> _ACTION ITEM_: From the data below, report how many lines contain the word "hand", giving the number and nothing else.

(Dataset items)

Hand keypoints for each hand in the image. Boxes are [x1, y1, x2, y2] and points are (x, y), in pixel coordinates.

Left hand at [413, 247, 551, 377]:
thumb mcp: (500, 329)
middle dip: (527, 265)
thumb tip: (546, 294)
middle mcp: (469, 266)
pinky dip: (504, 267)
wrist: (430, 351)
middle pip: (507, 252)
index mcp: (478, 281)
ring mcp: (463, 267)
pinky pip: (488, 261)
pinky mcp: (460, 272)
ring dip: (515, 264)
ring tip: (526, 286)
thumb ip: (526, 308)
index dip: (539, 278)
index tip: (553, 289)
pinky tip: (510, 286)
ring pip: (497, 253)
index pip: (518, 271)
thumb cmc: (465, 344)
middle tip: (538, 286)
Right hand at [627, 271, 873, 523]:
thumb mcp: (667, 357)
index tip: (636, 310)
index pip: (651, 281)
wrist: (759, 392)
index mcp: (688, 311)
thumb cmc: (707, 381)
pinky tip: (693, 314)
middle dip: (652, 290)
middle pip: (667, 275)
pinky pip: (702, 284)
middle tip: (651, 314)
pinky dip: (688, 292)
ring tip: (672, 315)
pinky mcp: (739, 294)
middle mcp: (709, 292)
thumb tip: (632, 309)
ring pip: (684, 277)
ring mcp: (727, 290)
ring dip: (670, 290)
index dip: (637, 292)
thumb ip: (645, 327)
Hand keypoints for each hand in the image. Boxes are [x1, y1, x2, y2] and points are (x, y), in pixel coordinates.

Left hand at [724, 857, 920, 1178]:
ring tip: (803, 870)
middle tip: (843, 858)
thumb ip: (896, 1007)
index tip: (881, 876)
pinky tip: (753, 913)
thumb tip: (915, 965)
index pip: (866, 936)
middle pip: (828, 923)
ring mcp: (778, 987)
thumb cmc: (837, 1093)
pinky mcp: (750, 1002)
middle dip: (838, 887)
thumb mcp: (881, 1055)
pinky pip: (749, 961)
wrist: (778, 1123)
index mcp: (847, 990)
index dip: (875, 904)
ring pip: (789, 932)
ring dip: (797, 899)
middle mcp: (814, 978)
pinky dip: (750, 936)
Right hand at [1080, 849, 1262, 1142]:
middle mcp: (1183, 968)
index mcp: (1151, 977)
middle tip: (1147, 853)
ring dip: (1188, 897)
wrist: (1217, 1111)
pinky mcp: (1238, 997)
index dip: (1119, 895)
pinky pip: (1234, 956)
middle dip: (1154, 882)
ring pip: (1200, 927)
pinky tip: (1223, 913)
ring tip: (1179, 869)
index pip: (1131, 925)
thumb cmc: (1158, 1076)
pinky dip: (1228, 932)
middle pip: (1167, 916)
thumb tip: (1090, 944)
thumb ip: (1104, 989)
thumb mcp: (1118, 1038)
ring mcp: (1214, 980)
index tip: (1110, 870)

> _OUTPUT FOR THIS TASK_: 6